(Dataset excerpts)
= Beginning of Section =
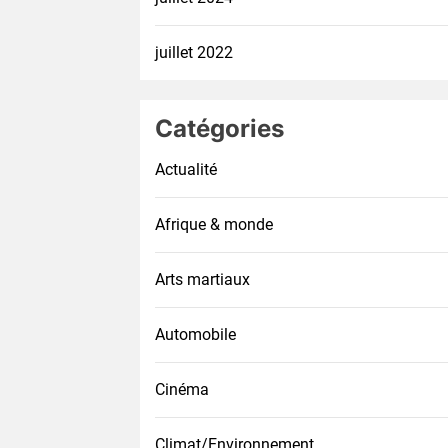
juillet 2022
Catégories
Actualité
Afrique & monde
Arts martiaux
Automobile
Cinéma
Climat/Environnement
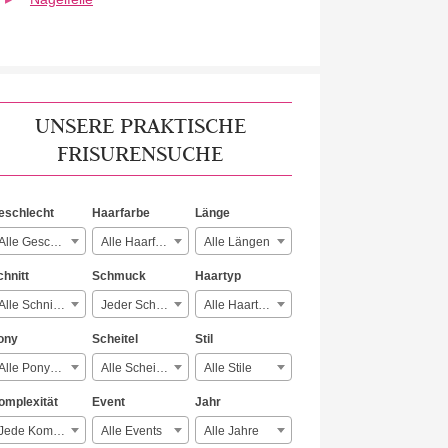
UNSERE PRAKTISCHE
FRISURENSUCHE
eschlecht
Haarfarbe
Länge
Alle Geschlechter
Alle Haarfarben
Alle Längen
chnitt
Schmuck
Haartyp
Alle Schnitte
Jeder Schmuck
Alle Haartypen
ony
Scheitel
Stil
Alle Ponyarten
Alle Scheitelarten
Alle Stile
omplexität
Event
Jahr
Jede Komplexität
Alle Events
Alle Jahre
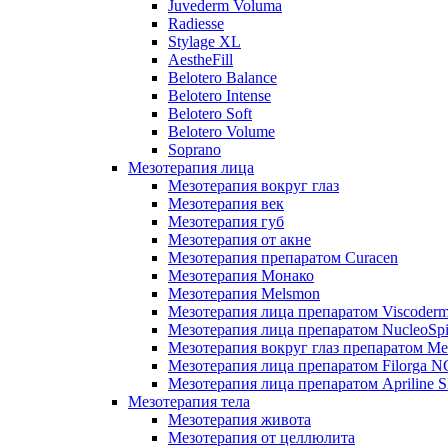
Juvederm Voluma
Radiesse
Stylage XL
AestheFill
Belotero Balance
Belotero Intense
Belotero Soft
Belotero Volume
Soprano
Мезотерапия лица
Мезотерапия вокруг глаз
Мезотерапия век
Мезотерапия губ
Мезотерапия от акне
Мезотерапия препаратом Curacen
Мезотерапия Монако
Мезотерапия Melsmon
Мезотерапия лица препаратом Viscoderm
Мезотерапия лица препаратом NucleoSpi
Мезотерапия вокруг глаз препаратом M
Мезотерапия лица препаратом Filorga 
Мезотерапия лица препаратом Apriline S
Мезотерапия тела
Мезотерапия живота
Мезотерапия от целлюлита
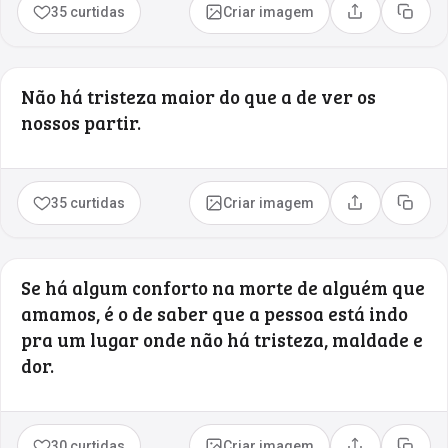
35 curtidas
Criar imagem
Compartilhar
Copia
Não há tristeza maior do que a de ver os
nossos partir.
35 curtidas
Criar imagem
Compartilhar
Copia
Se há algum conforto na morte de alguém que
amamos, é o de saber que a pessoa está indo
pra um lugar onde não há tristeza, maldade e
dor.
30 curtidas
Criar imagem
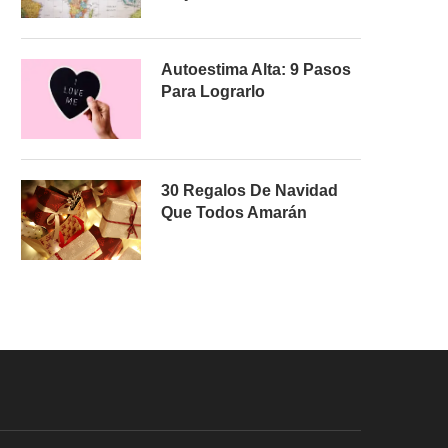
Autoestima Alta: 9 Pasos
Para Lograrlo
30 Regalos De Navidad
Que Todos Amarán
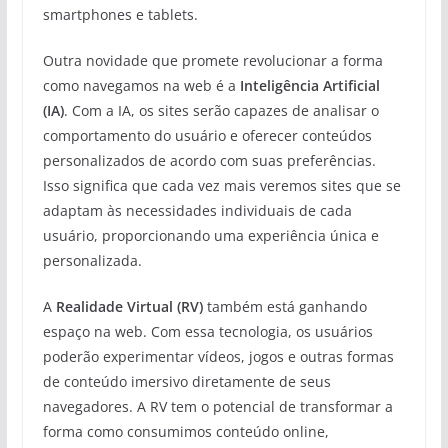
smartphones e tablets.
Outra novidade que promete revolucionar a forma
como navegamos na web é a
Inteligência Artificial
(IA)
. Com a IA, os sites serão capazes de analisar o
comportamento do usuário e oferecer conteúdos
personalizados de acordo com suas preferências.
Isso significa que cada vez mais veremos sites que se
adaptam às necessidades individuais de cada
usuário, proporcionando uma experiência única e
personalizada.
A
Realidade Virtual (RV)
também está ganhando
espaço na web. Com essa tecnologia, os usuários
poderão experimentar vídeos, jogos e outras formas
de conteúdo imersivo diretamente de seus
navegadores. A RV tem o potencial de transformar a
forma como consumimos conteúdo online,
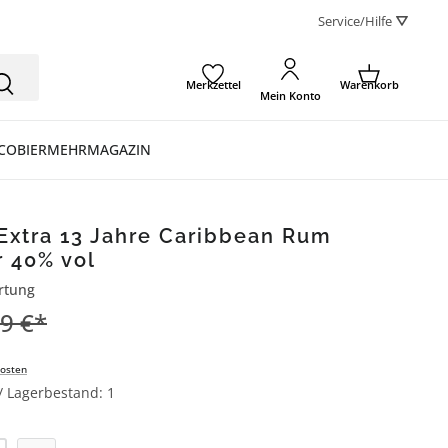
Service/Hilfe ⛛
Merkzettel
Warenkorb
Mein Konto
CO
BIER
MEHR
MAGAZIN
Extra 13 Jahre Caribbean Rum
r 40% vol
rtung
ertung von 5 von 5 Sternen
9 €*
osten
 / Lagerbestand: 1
= End of Section =
▶ _What needs to be done_
Pick out each line above that includes "Belotero" and show it.

▶ _Answer area_
Belotero Balance
Belotero Intense
Belotero Soft
Belotero Volume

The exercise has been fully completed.